- **Passage shown**
-- Opening Marker --

PaladinHeart wrote:Let's take a situation.
Not again!
Here's where the problems start. You're in the doorway so naturally your idiot party members just stand around and don't do a thing.
Yeah, that's usually what happens when you open a door.
It's your turn again now if you have decent perception. Otherwise the enemies all get a free turn.
Sequence, you mean? Oh well it was based on perception, although you could increase it with perks.
Better party control would have solved this problem.
What you're describing are AI issues, not a party control problem. This could be solved by making a smarter AI and/or the possibility to give instructions to your NPCs(range, weapon of choice, target of choice etc). Fuck, it worked decently in Ultima 7 and in Fallout 2 and it certainly can be improved.
Of course I'm hoping that if we don't have control of NPC party members in FO3 that they are at least smarter than those in FO1 and 2.

-- Closing Marker --

- **Task goal**
Continue the forum reply about party control and NPC behavior in the Fallout games, picking up right after its final sentence.

- **Listed records**
-- Opening Marker --

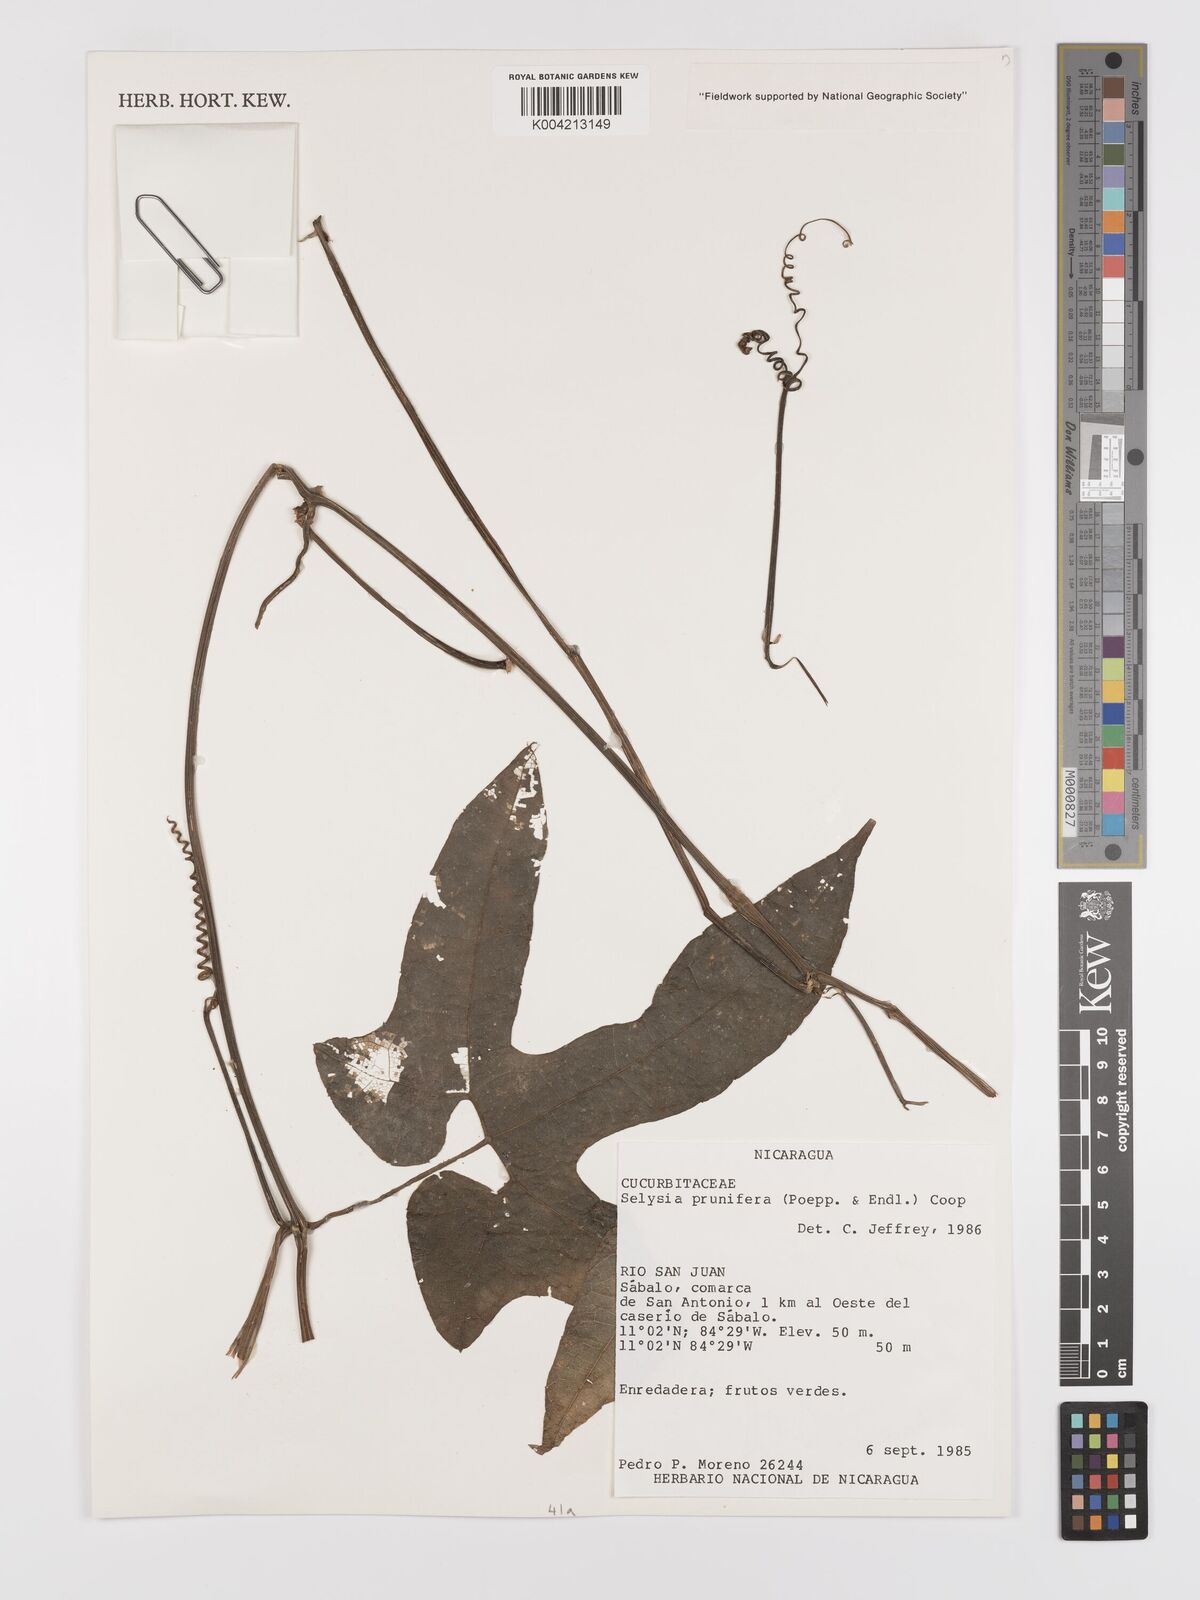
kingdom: Plantae
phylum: Tracheophyta
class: Magnoliopsida
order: Cucurbitales
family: Cucurbitaceae
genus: Cayaponia
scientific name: Cayaponia prunifera
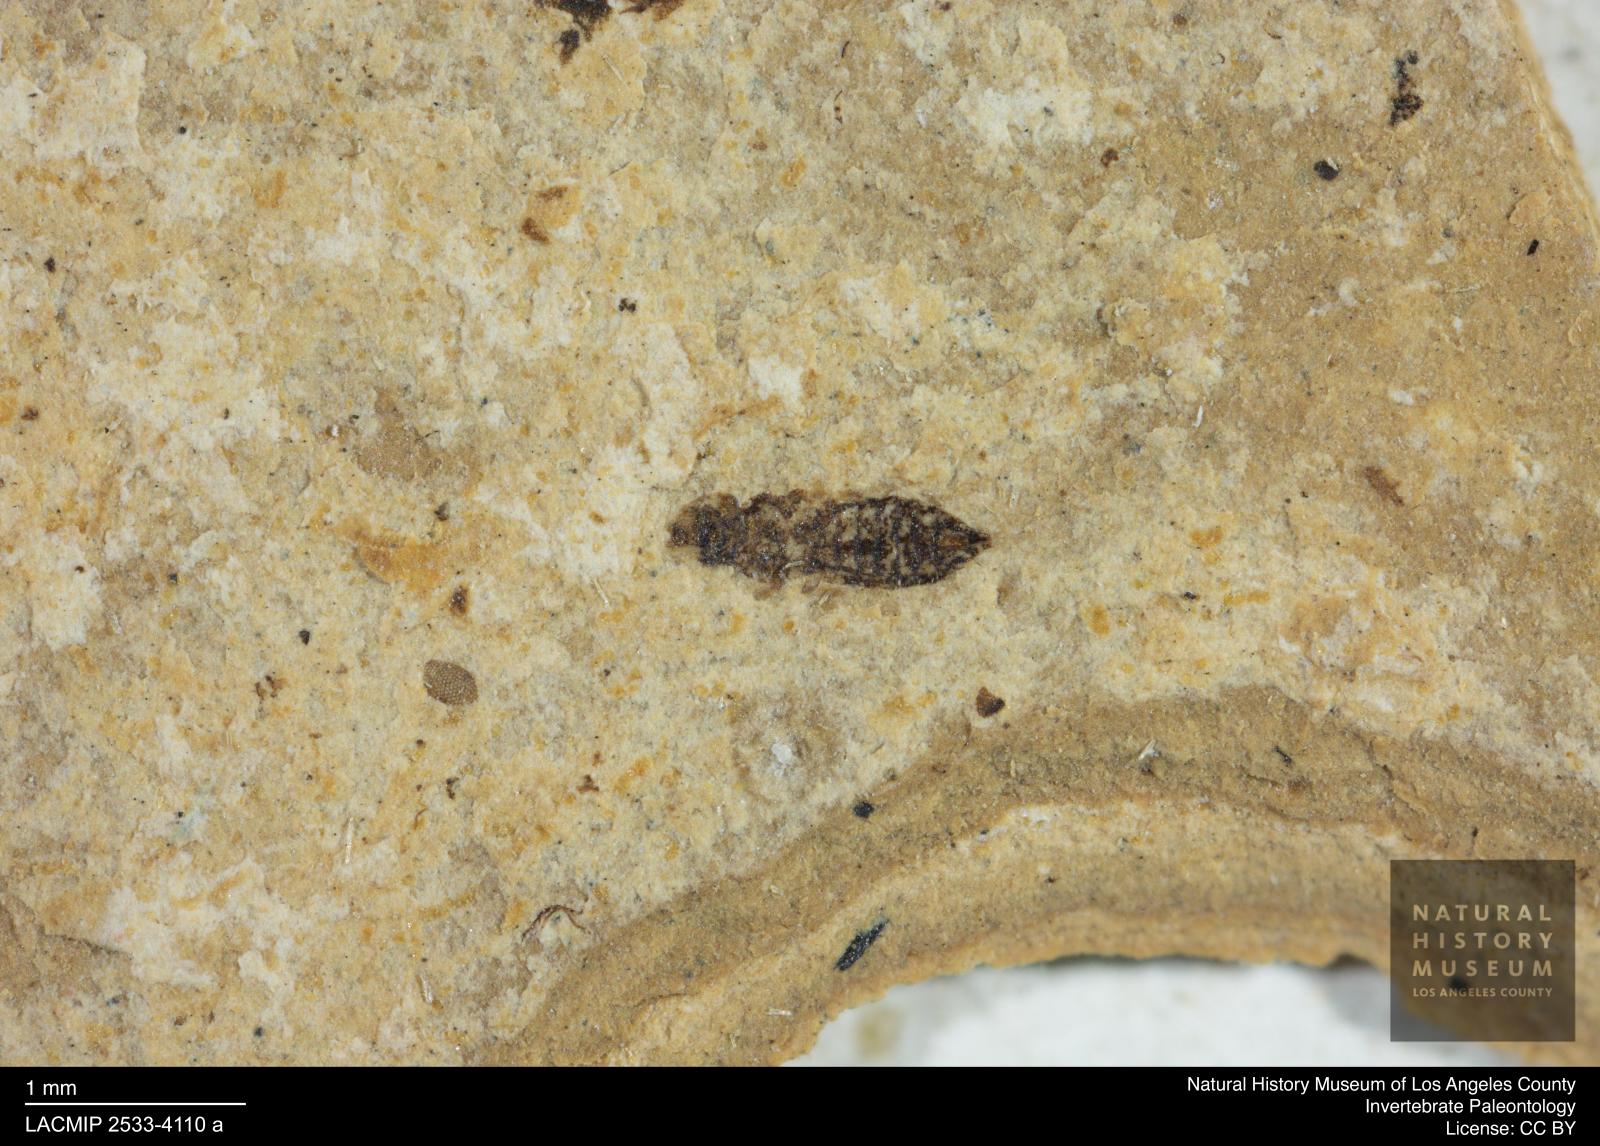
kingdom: Animalia
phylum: Arthropoda
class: Insecta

-- Closing Marker --

- **Output below**
The topic title indicated you had come up with a master plan as to why change the perspective in Fallout from individual-based to party-based. Frankly, I was disappointed. I hoped you could give us valid reasons as to why Fallout 3 should be party-based instead of describing some images you jerked off to last night.
The story in Fallouts have always revolved around one character. Even one of the original designers(I don't remember which one) has said that was the reason they didn't allow you to control multiple characters.
The Vault Dweller, The Chosen One... The focus has always been on the player character(YOU, in other words, and YOUR actions). NPCs were there to aid you if necessary, but ultimately it was you who ran the show and carried the responsibility. Consider the NPCs more like associates or companions. I believe the fact that you couldn't control them made you genuinely care for your NPCs. They were individuals, not 'team members', even if they sometimes shot you in the back.
As for NPC personalities, it was one of the few things Baldur's Gate did well. There's your role model.
A toga wrote:Y'know, PaladinHeart is sorta right. Sorta. Full-on control is stoopid though. Perhaps the player should be allowed to control their party members in some situations (possibly through use of a skill or a perk requiring some investment on the player's part).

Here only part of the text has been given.